The agreement between 175 countries, reached in Nairobi in March, to work towards a global treaty on limiting plastic waste within two years, will, hopefully, address a critical failing.
Some 3bn people, mainly in the developing world, don’t have adequate rubbish collection and storage systems. Around 2bn people don’t have any access at all to rubbish collection and storage.
Until or unless this glaring problem is addressed, levels of plastic waste in the oceans will continue to rise. Let’s therefore hope that a treaty on plastic waste is followed up by incentives that make the treaty effective.
Plastic taxes and credits which companies can trade may emerge. Polymer producers, converters, brand owners, retailers and shoppers, via the the taxes and credits, can fund providing the 3bn people with adequate rubbish collection, storage, and where appropriate, recycling systems.
Idealistic? Of course. But if we don’t shoot for the moon, the plastic waste crisis won’t be resolved. Incrementally, through the numerous restrictions on single-use plastics and investments in recycling, we are moving in the right direction.
I see a new green cost curve emerging where the competitive advantage of polymer companies will no longer be measured by access to cheap feedstock, efficient technologies and logistics and good economies of scale.
Success will instead be measured by how the companies reduce plastic taxes and earn credits. This green cost curve will also include how chemicals companies respond to the carbon change.
“Our base case view is that there will eventually be a global carbon tax.
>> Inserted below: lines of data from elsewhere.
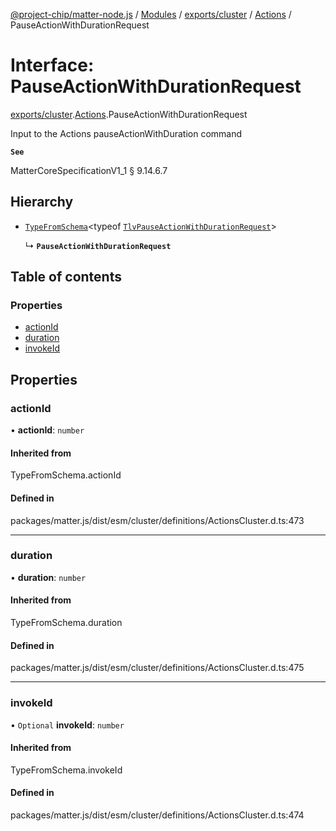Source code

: [@project-chip/matter-node.js](../README.md) / [Modules](../modules.md) / [exports/cluster](../modules/exports_cluster.md) / [Actions](../modules/exports_cluster.Actions.md) / PauseActionWithDurationRequest

# Interface: PauseActionWithDurationRequest

[exports/cluster](../modules/exports_cluster.md).[Actions](../modules/exports_cluster.Actions.md).PauseActionWithDurationRequest

Input to the Actions pauseActionWithDuration command

**`See`**

MatterCoreSpecificationV1_1 § 9.14.6.7

## Hierarchy

- [`TypeFromSchema`](../modules/exports_tlv.md#typefromschema)\<typeof [`TlvPauseActionWithDurationRequest`](../modules/exports_cluster.Actions.md#tlvpauseactionwithdurationrequest)\>

  ↳ **`PauseActionWithDurationRequest`**

## Table of contents

### Properties

- [actionId](exports_cluster.Actions.PauseActionWithDurationRequest.md#actionid)
- [duration](exports_cluster.Actions.PauseActionWithDurationRequest.md#duration)
- [invokeId](exports_cluster.Actions.PauseActionWithDurationRequest.md#invokeid)

## Properties

### actionId

• **actionId**: `number`

#### Inherited from

TypeFromSchema.actionId

#### Defined in

packages/matter.js/dist/esm/cluster/definitions/ActionsCluster.d.ts:473

___

### duration

• **duration**: `number`

#### Inherited from

TypeFromSchema.duration

#### Defined in

packages/matter.js/dist/esm/cluster/definitions/ActionsCluster.d.ts:475

___

### invokeId

• `Optional` **invokeId**: `number`

#### Inherited from

TypeFromSchema.invokeId

#### Defined in

packages/matter.js/dist/esm/cluster/definitions/ActionsCluster.d.ts:474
A tax needs to be factored into all long-terms chemicals price forecasts,” said a source with a major global chemicals company.
New business models will require new methods of measurement
Record high levels of inflation, austerity and volatile geopolitics will, I believe, accelerate sustainability, as I discussed in my 9 August post. This will lead to new chemicals business models which I see being built on these foundations:
- Innovation must accelerate in developing low or zero-carbon chemicals production processes.
- Companies must help fund collection, sorting, storage and recycling systems in the developing world.
- Companies must work more closely with converters, brand owners and retailers to reduce the need for virgin plastics in single-use applications.
- New chemicals and polymer solutions are required to make finished goods last longer. The solutions must again be developed through close collaboration with converters, brand owners and retailers.
- Companies must shift from volume to service models. Instead of success being judged on how many extra tonnes they keep selling, success needs to be measured on the effectiveness of service-based supply models.
- For instance, a synthetic rubber producer works with a tyre manufacturer to secure a 30-year contract with a car hire company. Fees are based on commonly agreed and shared environmental targets to reduce consumption of new tyres through data analysis of driver behaviour – e.g. the severity of braking and rates of acceleration over short distances. Car hire customers are incentivised to drive more smoothly. The synthetic rubber producer and tyre manufacturer are incentivised to make their products last longer.
- The shift to service-base models will enable companies to hit ever-more stringent emissions targets – and will allow them to capture market share as public and legislative pressure to make things last longer increases.
No longer would we then need to shuffle between spread sheets, research papers, emails, Teams calls, phone calls and conferences in search for every extra tonne of volume growth for the sake of growth.
Success would instead be measured by how companies grow sustainably, with, in some cases “less is more” (using less resources) a route to profitability.
Forecasts for increases in GDP and per capita incomes may no longer be as tied to increases in the demand for and supply of chemicals. Building ever-bigger plants to meet demand, especially if the plants are export-based, may also no longer by the way to win.
Watch this space as the discussion develops over what new metrics are needed.